Below this line is the material. Write out only its lines from the one containing "right shoulder: (737, 189, 26)" through the one containing "left elbow: (865, 812, 17)", both kept, exactly.
>>>>>
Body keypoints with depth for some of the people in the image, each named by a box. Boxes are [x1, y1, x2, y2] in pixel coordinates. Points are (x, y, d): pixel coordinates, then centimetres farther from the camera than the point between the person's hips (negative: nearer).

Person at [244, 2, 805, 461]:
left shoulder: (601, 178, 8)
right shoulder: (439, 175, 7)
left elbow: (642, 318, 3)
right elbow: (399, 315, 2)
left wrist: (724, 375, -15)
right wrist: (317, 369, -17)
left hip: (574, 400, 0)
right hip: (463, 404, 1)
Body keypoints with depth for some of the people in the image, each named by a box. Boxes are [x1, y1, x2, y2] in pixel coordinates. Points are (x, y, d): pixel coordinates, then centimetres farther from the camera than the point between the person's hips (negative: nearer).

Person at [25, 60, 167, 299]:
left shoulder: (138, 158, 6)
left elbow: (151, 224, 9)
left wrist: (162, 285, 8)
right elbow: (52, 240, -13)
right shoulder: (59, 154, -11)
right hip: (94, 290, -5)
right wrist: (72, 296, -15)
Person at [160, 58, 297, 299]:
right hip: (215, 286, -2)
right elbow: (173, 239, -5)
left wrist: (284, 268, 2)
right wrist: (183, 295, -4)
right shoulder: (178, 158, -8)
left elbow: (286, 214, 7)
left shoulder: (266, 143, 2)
<<<<<
>>>>>
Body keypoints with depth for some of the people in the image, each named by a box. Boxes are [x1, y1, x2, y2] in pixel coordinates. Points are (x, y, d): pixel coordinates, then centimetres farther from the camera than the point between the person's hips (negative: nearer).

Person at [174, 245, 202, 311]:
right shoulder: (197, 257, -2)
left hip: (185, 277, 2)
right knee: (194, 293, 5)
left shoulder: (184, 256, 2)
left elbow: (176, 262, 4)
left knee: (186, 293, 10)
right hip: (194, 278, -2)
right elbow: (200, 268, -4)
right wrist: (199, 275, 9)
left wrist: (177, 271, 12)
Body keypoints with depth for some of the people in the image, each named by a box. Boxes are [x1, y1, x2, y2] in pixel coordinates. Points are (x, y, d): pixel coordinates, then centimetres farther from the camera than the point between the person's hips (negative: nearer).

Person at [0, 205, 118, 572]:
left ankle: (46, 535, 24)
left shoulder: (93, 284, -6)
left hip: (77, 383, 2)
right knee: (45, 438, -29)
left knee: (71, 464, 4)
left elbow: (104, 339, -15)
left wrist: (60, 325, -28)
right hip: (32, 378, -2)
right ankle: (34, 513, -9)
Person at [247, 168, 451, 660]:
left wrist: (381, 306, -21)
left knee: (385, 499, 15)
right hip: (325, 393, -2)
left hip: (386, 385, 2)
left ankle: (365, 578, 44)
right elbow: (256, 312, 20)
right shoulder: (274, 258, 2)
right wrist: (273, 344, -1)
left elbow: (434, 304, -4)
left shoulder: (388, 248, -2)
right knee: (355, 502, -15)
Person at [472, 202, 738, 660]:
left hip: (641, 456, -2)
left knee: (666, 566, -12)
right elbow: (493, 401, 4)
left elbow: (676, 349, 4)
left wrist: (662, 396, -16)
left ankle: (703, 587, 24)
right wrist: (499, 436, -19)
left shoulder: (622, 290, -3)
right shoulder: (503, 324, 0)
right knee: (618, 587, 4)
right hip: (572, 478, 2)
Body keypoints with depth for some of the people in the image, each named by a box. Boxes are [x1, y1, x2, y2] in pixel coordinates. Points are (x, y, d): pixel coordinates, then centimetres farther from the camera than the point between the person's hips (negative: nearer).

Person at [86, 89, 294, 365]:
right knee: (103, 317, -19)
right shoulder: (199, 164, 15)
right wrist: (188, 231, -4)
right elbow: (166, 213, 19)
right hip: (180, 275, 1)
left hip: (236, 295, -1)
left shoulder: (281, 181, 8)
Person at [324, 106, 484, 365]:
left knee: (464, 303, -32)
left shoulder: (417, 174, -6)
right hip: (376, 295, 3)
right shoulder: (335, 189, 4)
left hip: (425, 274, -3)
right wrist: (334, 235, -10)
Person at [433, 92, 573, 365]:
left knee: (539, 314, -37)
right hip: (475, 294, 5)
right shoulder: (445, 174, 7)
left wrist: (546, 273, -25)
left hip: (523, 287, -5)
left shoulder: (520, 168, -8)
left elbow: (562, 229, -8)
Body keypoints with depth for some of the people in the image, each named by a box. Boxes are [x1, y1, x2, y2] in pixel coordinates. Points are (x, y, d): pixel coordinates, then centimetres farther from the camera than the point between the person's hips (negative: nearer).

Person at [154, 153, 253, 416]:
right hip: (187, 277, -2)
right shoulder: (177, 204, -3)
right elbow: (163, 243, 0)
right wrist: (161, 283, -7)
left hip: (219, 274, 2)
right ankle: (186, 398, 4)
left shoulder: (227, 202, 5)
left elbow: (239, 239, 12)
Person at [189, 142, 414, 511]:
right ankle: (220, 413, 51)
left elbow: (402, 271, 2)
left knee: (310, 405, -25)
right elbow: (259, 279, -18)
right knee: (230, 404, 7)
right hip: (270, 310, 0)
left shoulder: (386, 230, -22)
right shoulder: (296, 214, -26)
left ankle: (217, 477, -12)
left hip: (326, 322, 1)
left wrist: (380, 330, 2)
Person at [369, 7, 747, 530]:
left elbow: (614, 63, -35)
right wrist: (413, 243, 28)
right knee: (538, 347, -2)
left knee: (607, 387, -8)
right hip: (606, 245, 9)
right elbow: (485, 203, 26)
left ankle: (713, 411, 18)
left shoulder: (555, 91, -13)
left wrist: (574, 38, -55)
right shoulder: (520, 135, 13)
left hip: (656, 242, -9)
<<<<<
>>>>>
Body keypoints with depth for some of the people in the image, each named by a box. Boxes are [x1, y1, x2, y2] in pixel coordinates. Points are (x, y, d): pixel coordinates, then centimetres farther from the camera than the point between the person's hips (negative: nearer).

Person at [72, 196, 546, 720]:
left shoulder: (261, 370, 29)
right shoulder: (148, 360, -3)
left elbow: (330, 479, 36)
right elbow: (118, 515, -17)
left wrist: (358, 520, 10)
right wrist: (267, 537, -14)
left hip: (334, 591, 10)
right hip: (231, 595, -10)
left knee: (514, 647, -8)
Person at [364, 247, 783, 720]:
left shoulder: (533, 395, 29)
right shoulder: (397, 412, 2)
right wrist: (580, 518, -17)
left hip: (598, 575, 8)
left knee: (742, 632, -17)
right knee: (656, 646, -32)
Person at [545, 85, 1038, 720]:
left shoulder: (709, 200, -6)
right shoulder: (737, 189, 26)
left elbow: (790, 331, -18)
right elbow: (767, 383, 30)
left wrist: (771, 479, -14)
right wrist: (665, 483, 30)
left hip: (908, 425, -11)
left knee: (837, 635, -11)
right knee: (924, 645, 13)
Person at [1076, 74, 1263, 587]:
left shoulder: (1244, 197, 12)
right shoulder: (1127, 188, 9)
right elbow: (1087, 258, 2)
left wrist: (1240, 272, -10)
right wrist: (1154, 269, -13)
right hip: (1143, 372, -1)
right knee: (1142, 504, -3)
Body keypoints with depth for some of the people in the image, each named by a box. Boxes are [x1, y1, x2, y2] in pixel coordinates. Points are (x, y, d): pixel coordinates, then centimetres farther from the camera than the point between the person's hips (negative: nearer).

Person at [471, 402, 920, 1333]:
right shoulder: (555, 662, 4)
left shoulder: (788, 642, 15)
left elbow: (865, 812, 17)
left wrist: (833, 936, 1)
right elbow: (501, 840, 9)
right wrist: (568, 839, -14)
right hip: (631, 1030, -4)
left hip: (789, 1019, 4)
<<<<<
Response area:
right shoulder: (737, 189, 26)
left elbow: (790, 331, -18)
right elbow: (767, 383, 30)
left wrist: (771, 479, -14)
right wrist: (665, 483, 30)
left hip: (908, 425, -11)
left knee: (837, 635, -11)
right knee: (924, 645, 13)
Person at [1076, 74, 1263, 587]:
left shoulder: (1244, 197, 12)
right shoulder: (1127, 188, 9)
right elbow: (1087, 258, 2)
left wrist: (1240, 272, -10)
right wrist: (1154, 269, -13)
right hip: (1143, 372, -1)
right knee: (1142, 504, -3)
Body keypoints with depth for some of the people in the image, each named by a box. Boxes are [x1, y1, x2, y2] in pixel coordinates. Points are (x, y, d): pixel coordinates, then centimetres farther from the camera than the point between the person's hips (negative: nearer).

Person at [471, 402, 920, 1333]:
right shoulder: (555, 662, 4)
left shoulder: (788, 642, 15)
left elbow: (865, 812, 17)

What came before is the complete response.